NEB Gibson Assembly Calculator

Example Data Table

Formula Used

Picomoles from DNA mass:

pmol = DNA mass in ng ÷ (0.66 × fragment length in bp)

DNA mass from picomoles:

ng = target pmol × 0.66 × fragment length in bp

Fragment volume:

volume in µL = required ng ÷ concentration in ng/µL

Insert target:

insert pmol = vector pmol × desired insert molar ratio

Water volume:

water = final reaction volume − assembly mix volume − total DNA volume

Simple overlap temperature estimate:

estimated Tm = 2 × AT bases + 4 × GC bases

How to Use This Calculator

Enter the total reaction volume and assembly mix volume first. Add vector length, concentration, and target vector amount. Select the number of inserts used in the reaction. Then enter each active insert length, concentration, desired molar ratio, overlap length, and overlap GC value.
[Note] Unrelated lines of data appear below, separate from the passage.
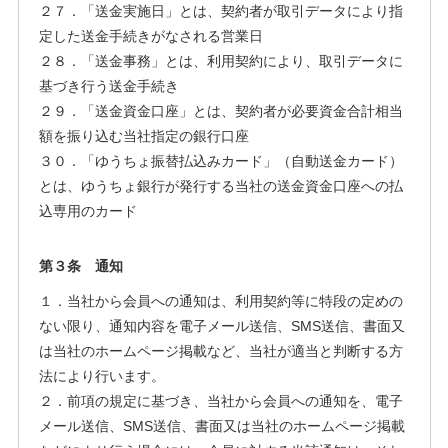
２７．「送金実施日」とは、契約者が取引データにより指
定した送金手続きがなされる営業日
２８．「送金事務」とは、利用契約により、取引データに
基づき行う送金手続き
２９．「送金資金口座」とは、契約者が必要資金合計相当
額を振り込む当社指定の銀行口座
３０．「ゆうちょ振替払込みカード」（自動送金カード）
とは、ゆうちょ銀行が発行する当社の送金資金口座への払
込専用のカード
第３条 通知
１．当社から会員への通知は、利用契約等に特段の定めの
ない限り、通知内容を電子メール送信、SMS送信、書面又
は当社のホームページ掲載など、当社が適当と判断する方
法により行います。
２．前項の規定に基づき、当社から会員への通知を、電子
メール送信、SMS送信、書面又は当社のホームページ掲載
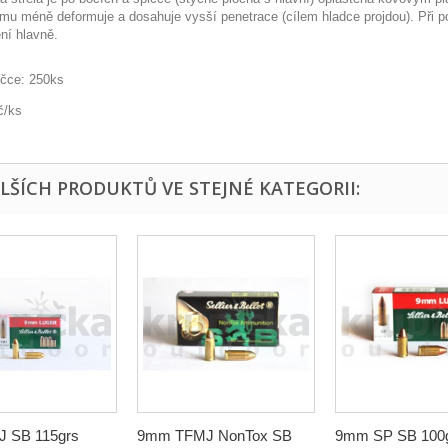
omu méně deformuje a dosahuje vysší penetrace (cílem hladce projdou). Při p
ní hlavně.
ičce: 250ks
č/ks
ALŠÍCH PRODUKTŮ VE STEJNÉ KATEGORII:
 SB 115grs
9mm TFMJ NonTox SB
9mm SP SB 100g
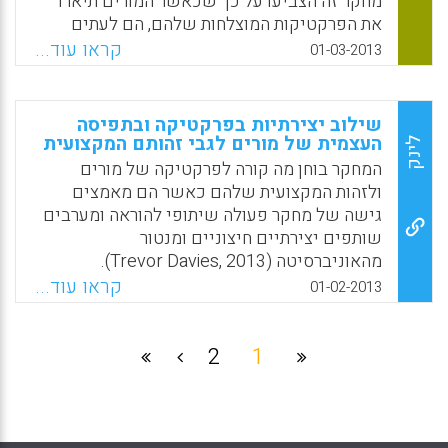
מחקר זה הצביעו על כך שכאשר המורים תיארו
Facebook
Email
WhatsApp
X
את הפרקטיקות המוצלחות שלהם, הם לעתים
קרובות קישרו אותן לתפקידים המשתנים שלהם
קראו עוד...
01-03-2013
ולייצוג החדש של "העצמי" שלהם בתוך הסביבה
המקוונת. (BARAN, EVRIM; CORREIA, ANA-
PAULA; THOMPSON, ANN D , 2013).
שילוב יצירתיות בפרקטיקה ובתפיסה
העצמית של מורים לגבי זהותם המקצועית
לינק
Facebook
Email
WhatsApp
X
המחקר בוחן מה קורה לפרקטיקה של מורים
ולזהות המקצועית שלהם כאשר הם מאמצים
גישה של מחקר פעולה שיתופי להוראה ומערבים
שותפים יצירתיים חיצוניים ומנטור
מהאוניברסיטה (Trevor Davies, 2013).
קראו עוד...
01-02-2013
Facebook
Email
WhatsApp
X
2
1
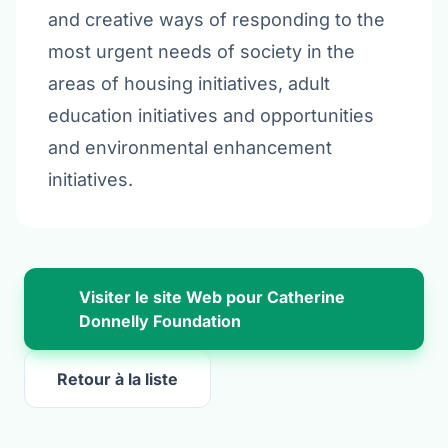
and creative ways of responding to the
most urgent needs of society in the
areas of housing initiatives, adult
education initiatives and opportunities
and environmental enhancement
initiatives.
Visiter le site Web pour Catherine
Donnelly Foundation
Retour à la liste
Press the submit button to view the result below the header and above the form. Review vector pmol, insert mass, insert volume, water volume, and warning messages. Use CSV export for spreadsheet records. Use PDF export for a printable setup sheet.
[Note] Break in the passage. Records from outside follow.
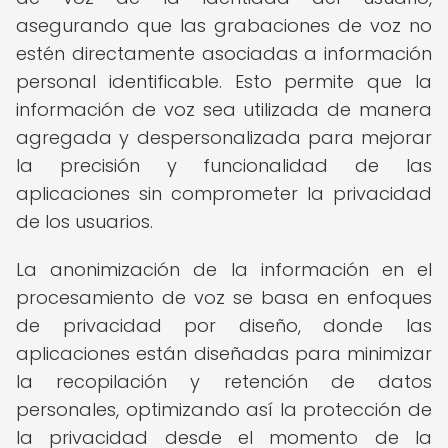
asegurando que las grabaciones de voz no
estén directamente asociadas a información
personal identificable. Esto permite que la
información de voz sea utilizada de manera
agregada y despersonalizada para mejorar
la precisión y funcionalidad de las
aplicaciones sin comprometer la privacidad
de los usuarios.
La anonimización de la información en el
procesamiento de voz se basa en enfoques
de privacidad por diseño, donde las
aplicaciones están diseñadas para minimizar
la recopilación y retención de datos
personales, optimizando así la protección de
la privacidad desde el momento de la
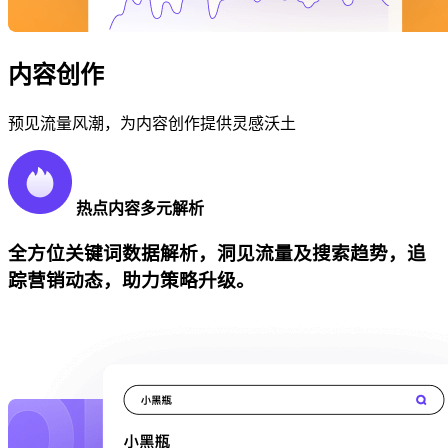
内容创作
预见流量风潮，为内容创作提供灵感沃土
热点内容多元解析
全方位关键词数据解析，洞见流量及搜索趋势，追
踪营销动态，助力策略升级。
If a calculated volume is too small to pipette accurately, dilute the stock DNA or increase the reaction scale. If water becomes negative, lower DNA inputs, reduce mix volume only when allowed, or increase the total reaction volume.

Advanced NEB Gibson Assembly Planning

Gibson assembly works best when every fragment enters the reaction in a controlled molar amount. This calculator supports that planning step. It helps you convert DNA mass into picomoles, estimate insert volumes, review overlap lengths, and compare final reaction totals before mixing reagents. The goal is simple. You can reduce guesswork and prepare a cleaner assembly setup.

Why Molar Balance Matters

Fragments assemble by matching overlapping ends. A long backbone and a short insert may require very different nanogram amounts to supply the same number of molecules. Using mass alone can create excess insert or too little vector. The calculator corrects that problem by using length, concentration, and target molar ratios. It also reports total DNA mass, final liquid volume, and remaining master mix space.

Useful Inputs

Enter the vector length, insert length, DNA concentrations, target vector amount, desired insert ratio, overlap length, reaction volume, and assembly mix volume. Optional controls let you include more inserts, dilution water, and notes for tracking. The result area appears immediately after submission. It shows the main setup values first, so the page remains practical during bench preparation.

Practical Setup Guidance

For many Gibson reactions, overlaps between 15 and 40 bases are commonly useful. Very short overlaps may reduce specificity. Very long overlaps can increase primer cost. Fragment purity also matters. Salt, ethanol, primer dimers, and nonspecific bands can lower assembly performance. Use clean DNA and verify fragment sizes when possible.

Accuracy Notes

The tool uses standard double stranded DNA mass conversion. It assumes average base pair mass and linear fragments. It does not replace experimental judgment. Pipetting limits can make tiny volumes difficult. When calculated volumes fall below comfortable handling ranges, dilute stock DNA or increase the reaction scale. Record each adjustment, because repeatable notes make troubleshooting much easier later for future cloning sessions safely.

Export and Review

The CSV download is useful for spreadsheets, lab notebooks, or batch planning. The PDF download creates a printable summary for records. The example table gives realistic sample inputs for a backbone and insert. You can edit those values to match your own design. Always compare the calculated plan with your reagent instructions and internal lab procedures before starting the reaction.